I only include the constuction work, painting is quite simple with drybrush/wash/drybrush method.

 

Note - images are clicable for enlargement.

 

Step 1:

- I used tyled plasticard which is availabe in all hobby trains stores for approx 2 USD per sheet

http://img.photobucket.com/albums/v650/zgar/Urban_Bases/th_bases1.jpg

 

Step 2:

- use one base of desired size and a pencil and plan out the layout for cutting

http://img.photobucket.com/albums/v650/zgar/Urban_Bases/th_bases2.jpg

 

Step 3:

- use a sharp solid hobby knive and run several cuts in one of the lines

- than gently break the sheet in two

- if this can not be done easy way, cut some more

- WATCH YOUR FINGERS and USE A CUTTING MAT to protect your table

http://img.photobucket.com/albums/v650/zgar/Urban_Bases/th_bases3.jpg

 

Step 4:

- using the same method cut individual base squares as shown on pic

http://img.photobucket.com/albums/v650/zgar/Urban_Bases/th_bases4.jpg

 

Step 5:

- using plyers cut away the corner tyles to copy the desired round shape

- be careful here and try to cut as straigt as possible

http://img.photobucket.com/albums/v650/zgar/Urban_Bases/th_bases5.jpg

 

Step 6:

- again using plyers, cut the rest of the small corners in a random (important) angle - you don't want the base to be completely round...

────────────────────────────────────────

:: WRITTEN REQUEST A ::
In the base-building tutorial, about how much does one sheet of tiled plasticard cost?
:: WRITTEN REQUEST B ::
Using the base-building tutorial, explain why Step 6 has you cut the remaining small corners at random angles.
:: WRITTEN REQUEST C ::
Extend the base-building tutorial past the end of Step 6 by writing the next step or steps.

:: DATA PROVIDED ::
────────────────────────────────────────

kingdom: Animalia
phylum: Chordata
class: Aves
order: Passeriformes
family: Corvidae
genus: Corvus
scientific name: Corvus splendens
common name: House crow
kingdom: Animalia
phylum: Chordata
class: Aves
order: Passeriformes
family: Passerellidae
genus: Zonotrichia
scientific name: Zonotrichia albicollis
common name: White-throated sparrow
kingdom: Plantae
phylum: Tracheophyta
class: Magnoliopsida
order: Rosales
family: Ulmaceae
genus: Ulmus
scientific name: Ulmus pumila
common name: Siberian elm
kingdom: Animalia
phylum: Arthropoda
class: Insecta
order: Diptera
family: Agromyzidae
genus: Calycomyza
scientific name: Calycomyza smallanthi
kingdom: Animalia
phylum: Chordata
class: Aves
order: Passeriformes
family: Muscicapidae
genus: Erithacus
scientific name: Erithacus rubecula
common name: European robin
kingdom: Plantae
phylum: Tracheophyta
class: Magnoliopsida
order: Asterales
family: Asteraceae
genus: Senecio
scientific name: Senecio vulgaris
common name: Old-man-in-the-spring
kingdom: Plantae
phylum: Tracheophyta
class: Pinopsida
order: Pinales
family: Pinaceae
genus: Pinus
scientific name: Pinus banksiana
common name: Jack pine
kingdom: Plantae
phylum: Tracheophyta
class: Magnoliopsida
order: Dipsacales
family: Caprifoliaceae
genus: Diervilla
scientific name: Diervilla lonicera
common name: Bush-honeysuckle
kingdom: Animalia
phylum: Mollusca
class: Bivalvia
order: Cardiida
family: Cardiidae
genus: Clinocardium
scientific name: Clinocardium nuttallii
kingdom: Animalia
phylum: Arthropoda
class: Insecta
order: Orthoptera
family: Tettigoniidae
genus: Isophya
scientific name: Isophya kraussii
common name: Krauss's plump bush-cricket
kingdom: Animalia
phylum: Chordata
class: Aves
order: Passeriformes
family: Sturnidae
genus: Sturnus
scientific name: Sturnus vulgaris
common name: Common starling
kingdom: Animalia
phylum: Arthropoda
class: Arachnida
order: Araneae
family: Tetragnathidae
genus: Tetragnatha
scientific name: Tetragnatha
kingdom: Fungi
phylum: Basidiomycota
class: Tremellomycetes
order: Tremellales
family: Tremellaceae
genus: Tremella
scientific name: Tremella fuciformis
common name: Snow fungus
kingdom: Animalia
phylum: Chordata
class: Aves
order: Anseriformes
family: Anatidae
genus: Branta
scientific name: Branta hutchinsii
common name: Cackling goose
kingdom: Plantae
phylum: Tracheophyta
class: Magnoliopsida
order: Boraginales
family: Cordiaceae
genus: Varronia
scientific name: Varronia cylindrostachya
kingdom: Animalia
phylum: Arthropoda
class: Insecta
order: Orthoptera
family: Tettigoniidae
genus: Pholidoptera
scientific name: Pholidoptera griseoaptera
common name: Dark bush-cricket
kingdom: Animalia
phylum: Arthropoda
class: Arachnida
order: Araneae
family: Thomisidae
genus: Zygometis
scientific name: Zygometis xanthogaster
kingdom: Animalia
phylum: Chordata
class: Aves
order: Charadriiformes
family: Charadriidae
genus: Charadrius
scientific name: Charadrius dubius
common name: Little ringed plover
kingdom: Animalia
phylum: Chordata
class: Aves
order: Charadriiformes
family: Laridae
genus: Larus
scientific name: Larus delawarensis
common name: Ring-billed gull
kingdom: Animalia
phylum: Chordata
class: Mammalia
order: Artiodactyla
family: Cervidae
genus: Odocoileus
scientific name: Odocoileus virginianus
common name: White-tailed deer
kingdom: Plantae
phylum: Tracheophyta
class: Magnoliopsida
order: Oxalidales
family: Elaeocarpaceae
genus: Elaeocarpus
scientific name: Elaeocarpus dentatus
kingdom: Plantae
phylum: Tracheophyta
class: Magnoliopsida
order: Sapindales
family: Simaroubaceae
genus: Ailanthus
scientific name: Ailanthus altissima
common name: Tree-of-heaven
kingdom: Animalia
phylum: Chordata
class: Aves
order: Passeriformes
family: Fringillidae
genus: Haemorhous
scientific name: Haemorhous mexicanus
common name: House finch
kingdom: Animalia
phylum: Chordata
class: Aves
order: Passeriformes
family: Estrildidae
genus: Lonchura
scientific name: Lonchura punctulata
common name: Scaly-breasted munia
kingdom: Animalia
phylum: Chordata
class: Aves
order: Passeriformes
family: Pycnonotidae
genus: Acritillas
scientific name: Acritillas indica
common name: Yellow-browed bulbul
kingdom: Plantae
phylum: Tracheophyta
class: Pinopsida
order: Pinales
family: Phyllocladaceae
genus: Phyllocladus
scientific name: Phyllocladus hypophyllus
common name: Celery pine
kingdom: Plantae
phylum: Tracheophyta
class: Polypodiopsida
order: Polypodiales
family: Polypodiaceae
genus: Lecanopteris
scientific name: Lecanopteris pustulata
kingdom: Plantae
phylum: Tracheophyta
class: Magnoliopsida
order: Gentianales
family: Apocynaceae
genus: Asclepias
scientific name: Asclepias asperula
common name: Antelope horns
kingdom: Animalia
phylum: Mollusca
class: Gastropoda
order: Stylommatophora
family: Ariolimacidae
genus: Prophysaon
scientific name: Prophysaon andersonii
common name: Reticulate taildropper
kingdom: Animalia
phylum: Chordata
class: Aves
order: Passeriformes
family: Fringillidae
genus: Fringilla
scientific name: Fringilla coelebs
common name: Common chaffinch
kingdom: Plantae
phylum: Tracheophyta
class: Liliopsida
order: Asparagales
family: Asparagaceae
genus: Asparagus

────────────────────────────────────────

:: RESULT A ::
Approximately 2 USD per sheet.

:: RESULT B ::
The random angles keep the base from ending up completely round, which the tutorial says you don't want.

:: RESULT C ::
http://img.photobucket.com/albums/v650/zgar/Urban_Bases/th_bases6.jpg

 

Step 7:

- using a hobby knife (I prefer and older blunt one for this job) cut/carve damage to the base

- important - to add more realism, cut small parts between all border tyles to re-model the jointa between them

http://img.photobucket.com/albums/v650/zgar/Urban_Bases/th_bases7.jpg

 

Step 8:

- take the mini you intend to use the base for (for leg position) and add excess tyles you have cut out before in a random way

- you are free to add any more industial/city ruble you have laying around (as small cogged wheels, tubing, small stones etc.)

- than glue some sand here and there (not shown here) and your are done!

http://img.photobucket.com/albums/v650/zgar/Urban_Bases/th_bases8.jpg

 

Here is an example of assembled and painted terminator (large) urban bases:

http://img.photobucket.com/albums/v650/zgar/Terminators/newterm_bases0.jpg

http://img.photobucket.com/albums/v650/zgar/Terminators/newterm_bases1.jpg

 

 

Hope all is clear, if any Q's remain, post them here.

 

As you see, the method is rather simple and brings quite good results IMO.

 

Cheers! :)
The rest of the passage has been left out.